Comparing Two Quantitative Variables

As we did when considering only one variable, we begin with a graphical display. A scatterplot is the most useful display technique for comparing two quantitative variables. We plot on the y-axis the variable we consider the response variable and on the x-axis we place the explanatory or predictor variable.

How do we determine which variable is which? In general, the explanatory variable attempts to explain, or predict, the observed outcome. The response variable measures the outcome of a study. One may even consider exploring whether one variable causes the variation in another variable – for example, a popular research study is that taller people are more likely to receive higher salaries. In this case, Height would be the explanatory variable used to explain the variation in the response variable Salaries.

In summarizing the relationship between two quantitative variables, we need to consider:

Association/Direction (i.e. positive or negative)
Form (i.e. linear or non-linear)
Strength (weak, moderate, strong)

# [MATERIAL SUPPLIED]
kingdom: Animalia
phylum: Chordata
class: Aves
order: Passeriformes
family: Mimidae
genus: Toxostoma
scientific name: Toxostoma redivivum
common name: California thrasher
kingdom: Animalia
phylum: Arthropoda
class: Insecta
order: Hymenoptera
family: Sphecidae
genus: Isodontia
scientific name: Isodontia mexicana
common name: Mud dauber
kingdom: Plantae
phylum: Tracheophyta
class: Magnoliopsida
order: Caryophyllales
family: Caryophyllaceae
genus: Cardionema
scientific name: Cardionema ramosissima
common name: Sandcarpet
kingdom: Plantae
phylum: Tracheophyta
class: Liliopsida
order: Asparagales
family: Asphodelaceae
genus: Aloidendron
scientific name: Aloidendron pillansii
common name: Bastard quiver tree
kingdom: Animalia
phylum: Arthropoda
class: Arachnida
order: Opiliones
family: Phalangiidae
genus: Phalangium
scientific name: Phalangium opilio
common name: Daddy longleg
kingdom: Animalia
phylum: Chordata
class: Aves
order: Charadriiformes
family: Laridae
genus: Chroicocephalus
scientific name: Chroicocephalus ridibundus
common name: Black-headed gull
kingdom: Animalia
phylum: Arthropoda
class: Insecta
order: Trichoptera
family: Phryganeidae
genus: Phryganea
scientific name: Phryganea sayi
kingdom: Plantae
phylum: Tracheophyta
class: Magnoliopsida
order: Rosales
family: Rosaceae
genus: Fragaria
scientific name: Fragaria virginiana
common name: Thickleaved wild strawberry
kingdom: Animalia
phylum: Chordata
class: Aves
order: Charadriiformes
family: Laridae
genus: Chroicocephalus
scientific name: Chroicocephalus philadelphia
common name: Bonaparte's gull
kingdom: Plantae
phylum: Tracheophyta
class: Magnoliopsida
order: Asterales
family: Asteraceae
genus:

# [SHORT EXERCISE 1]
From the passage on comparing two quantitative variables, please reproduce word for word the part between "In summarizing the" and "linear or non-linear)", inclusive.
# [SHORT EXERCISE 2]
Decide whether each statement agrees with the passage on comparing two quantitative variables. Answer yes or no for each, and quote the words of the passage that settle it.
(a) The explanatory variable goes on the x-axis of a scatterplot.
(b) The response variable attempts to explain the observed outcome.
(c) In the height example, Salaries is the explanatory variable.
# [SHORT EXERCISE 3]
Go on with the passage on comparing two quantitative variables, starting right after its final line.

# [FINAL RESULT 1]
In summarizing the relationship between two quantitative variables, we need to consider:

Association/Direction (i.e. positive or negative)
Form (i.e. linear or non-linear)

# [FINAL RESULT 2]
(a) Yes: "on the x-axis we place the explanatory or predictor variable."
(b) No: "the explanatory variable attempts to explain, or predict, the observed outcome. The response variable measures the outcome of a study."
(c) No: "Height would be the explanatory variable used to explain the variation in the response variable Salaries."

# [FINAL RESULT 3]
Example

We will refer to the Exam Data set, (Final.MTW or Final.XLS), that consists of random sample of 50 students who took Stat200 last semester. The data consists of their semester average on mastery quizzes and their score on the final exam. We construct a scatterplot showing the relationship between Quiz Average (explanatory or predictor variable) and Final (response variable). Thus, we are studying whether student performance on the mastery quizzes explains the variation in their final exam score. That is, can mastery quiz performance be considered a predictor of final exam score? We create this graph using either Minitab or SPSS:

Using Minitab
Using SPSS

Opening the Exam Data set.
From the menu bar select Graph > Scatterplot > Simple
In the text box under Y Variables enter Final and under X Variables enter Quiz Average
Click OK

Association/Direction and Form

We can interpret from either graph that there is a positive association between Quiz Average and Final: low values of quiz average are accompanied by lower final scores and the same for higher quiz and final scores. If this relationship were reversed, high quizzes with low finals, then the graph would have displayed a negative association. That is, the points in the graph would have decreased going from right to left.

The scatterplot can also be used to provide a description of the form. From this example we can see that the relationship is linear. That is, there does not appear to be a change in the direction in the relationship.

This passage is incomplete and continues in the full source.